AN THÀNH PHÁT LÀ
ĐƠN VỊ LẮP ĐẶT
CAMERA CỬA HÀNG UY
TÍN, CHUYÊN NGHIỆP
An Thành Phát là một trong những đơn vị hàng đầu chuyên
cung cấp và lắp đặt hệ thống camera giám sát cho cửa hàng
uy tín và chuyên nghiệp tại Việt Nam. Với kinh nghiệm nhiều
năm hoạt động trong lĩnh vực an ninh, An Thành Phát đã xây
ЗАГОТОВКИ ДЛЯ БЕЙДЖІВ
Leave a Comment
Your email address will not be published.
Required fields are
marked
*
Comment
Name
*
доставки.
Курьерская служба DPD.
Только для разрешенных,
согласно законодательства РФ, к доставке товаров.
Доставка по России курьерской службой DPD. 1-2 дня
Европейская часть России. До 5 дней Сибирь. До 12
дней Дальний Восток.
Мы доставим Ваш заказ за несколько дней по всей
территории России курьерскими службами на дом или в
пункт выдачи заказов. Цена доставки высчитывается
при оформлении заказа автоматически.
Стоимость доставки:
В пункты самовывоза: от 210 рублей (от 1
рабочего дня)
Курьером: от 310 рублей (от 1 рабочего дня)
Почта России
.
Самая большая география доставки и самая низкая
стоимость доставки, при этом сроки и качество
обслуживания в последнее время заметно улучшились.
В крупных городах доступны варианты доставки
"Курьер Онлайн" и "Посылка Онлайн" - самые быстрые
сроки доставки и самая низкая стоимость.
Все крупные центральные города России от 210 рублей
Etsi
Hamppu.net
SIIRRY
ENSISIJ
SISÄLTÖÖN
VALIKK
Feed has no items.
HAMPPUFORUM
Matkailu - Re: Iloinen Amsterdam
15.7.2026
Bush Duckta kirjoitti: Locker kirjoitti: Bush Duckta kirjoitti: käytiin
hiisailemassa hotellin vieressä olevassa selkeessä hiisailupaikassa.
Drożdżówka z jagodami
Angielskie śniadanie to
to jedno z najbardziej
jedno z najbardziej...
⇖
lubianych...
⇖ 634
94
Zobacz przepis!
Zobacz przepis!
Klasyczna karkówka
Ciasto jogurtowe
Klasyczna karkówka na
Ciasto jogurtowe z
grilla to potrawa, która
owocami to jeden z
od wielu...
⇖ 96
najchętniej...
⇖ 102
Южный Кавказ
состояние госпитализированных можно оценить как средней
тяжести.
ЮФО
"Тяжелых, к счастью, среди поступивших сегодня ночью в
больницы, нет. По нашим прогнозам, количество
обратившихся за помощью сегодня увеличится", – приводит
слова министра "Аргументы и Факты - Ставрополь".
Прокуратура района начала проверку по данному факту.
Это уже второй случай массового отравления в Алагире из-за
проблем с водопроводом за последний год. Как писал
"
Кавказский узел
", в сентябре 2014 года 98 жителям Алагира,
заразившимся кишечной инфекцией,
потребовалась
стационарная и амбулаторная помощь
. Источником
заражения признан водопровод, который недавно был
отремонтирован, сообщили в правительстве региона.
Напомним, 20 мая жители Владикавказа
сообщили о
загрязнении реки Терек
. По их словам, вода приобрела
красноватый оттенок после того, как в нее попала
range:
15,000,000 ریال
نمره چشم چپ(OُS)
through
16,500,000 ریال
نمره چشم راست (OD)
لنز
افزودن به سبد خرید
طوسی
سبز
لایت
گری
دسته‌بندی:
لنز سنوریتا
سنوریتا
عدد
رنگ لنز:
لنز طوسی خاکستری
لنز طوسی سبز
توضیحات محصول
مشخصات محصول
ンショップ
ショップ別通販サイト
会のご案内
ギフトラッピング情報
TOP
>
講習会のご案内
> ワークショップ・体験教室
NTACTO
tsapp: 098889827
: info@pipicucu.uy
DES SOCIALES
--
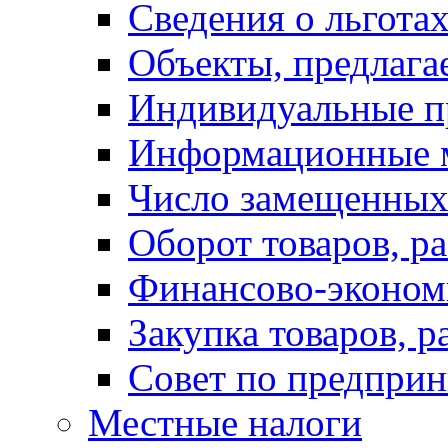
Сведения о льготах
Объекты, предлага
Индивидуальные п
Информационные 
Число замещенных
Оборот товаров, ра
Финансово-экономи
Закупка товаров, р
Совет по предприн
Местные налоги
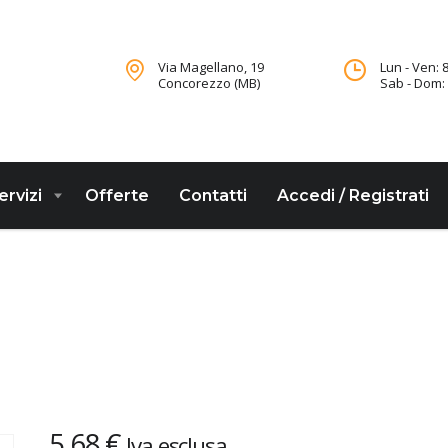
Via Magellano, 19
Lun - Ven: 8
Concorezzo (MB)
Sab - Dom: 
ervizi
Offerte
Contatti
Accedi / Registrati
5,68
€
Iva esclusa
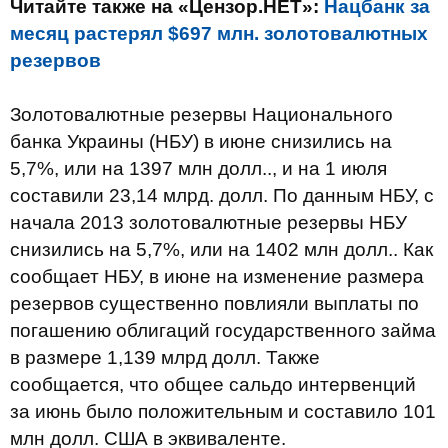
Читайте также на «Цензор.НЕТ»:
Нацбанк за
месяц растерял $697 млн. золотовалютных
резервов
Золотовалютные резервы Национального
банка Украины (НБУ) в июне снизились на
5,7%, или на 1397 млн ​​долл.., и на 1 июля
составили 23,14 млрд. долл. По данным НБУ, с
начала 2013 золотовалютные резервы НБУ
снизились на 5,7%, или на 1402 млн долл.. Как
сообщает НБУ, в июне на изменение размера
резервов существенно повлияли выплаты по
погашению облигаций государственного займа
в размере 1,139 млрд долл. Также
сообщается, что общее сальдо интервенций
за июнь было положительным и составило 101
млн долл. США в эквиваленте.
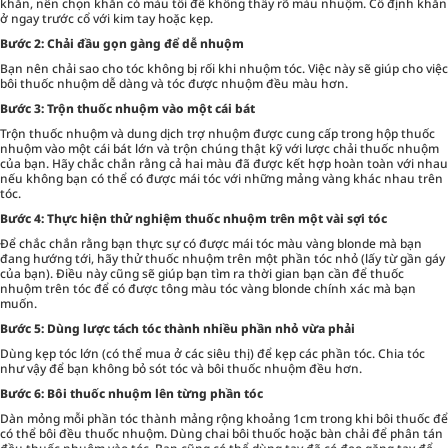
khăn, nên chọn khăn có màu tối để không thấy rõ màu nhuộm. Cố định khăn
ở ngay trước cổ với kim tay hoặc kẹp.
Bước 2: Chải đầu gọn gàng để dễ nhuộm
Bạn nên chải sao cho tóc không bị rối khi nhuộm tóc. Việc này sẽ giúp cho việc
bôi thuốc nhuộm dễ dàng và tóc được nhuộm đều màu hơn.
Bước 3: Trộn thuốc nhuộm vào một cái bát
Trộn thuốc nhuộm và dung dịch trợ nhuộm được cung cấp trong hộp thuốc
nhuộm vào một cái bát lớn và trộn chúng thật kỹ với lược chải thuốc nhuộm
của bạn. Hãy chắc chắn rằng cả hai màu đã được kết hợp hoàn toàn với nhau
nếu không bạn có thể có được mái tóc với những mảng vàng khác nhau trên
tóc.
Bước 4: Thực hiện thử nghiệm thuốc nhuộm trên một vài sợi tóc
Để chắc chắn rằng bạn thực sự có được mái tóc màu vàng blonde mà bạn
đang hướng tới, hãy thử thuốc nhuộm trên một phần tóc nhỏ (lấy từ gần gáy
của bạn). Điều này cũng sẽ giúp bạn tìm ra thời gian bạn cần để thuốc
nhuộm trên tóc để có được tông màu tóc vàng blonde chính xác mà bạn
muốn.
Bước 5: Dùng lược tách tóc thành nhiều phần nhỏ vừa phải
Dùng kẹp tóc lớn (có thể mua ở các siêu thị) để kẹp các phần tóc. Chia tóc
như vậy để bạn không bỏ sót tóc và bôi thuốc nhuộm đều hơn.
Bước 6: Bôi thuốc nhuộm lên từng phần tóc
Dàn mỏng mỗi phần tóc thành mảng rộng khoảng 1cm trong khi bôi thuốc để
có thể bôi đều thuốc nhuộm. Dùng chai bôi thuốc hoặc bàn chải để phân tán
...
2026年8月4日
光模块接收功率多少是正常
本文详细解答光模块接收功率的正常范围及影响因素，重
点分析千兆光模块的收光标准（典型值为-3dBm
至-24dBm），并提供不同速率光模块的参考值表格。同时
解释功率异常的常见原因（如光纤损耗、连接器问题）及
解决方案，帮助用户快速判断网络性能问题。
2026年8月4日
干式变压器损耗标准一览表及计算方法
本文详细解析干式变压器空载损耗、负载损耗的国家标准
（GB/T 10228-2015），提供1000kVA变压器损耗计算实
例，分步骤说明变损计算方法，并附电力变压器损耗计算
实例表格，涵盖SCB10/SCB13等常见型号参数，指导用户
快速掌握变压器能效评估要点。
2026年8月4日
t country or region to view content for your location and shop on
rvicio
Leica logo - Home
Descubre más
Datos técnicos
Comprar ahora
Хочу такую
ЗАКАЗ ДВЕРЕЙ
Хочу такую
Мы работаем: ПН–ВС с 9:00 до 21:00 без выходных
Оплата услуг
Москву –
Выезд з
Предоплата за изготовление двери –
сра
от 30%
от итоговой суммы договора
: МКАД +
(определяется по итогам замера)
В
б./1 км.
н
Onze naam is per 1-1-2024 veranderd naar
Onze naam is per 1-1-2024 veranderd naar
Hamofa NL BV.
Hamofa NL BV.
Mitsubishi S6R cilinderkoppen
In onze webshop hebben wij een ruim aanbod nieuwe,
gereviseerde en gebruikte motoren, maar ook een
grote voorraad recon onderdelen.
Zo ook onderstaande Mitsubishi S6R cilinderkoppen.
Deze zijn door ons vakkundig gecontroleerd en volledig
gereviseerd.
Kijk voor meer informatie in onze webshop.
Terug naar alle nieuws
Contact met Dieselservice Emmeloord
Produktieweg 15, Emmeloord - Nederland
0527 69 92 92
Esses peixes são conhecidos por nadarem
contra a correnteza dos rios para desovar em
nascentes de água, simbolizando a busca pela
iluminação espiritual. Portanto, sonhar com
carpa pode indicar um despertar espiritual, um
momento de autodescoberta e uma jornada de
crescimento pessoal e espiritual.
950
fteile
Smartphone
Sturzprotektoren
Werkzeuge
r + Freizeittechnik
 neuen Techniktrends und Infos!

The problem: Render the records between the line containing "Via Magellano, 19" and the line containing "Iva esclusa", inclusive, as a Markdown table with columns named Row and Line text, numbering each row and leaving out blank lines.

Problem solution:
| Row | Line text |
|---|---|
| 1 | Via Magellano, 19 |
| 2 | Lun - Ven: 8 |
| 3 | Concorezzo (MB) |
| 4 | Sab - Dom:  |
| 5 | ervizi |
| 6 | Offerte |
| 7 | Contatti |
| 8 | Accedi / Registrati |
| 9 | 5,68 |
| 10 | € |
| 11 | Iva esclusa |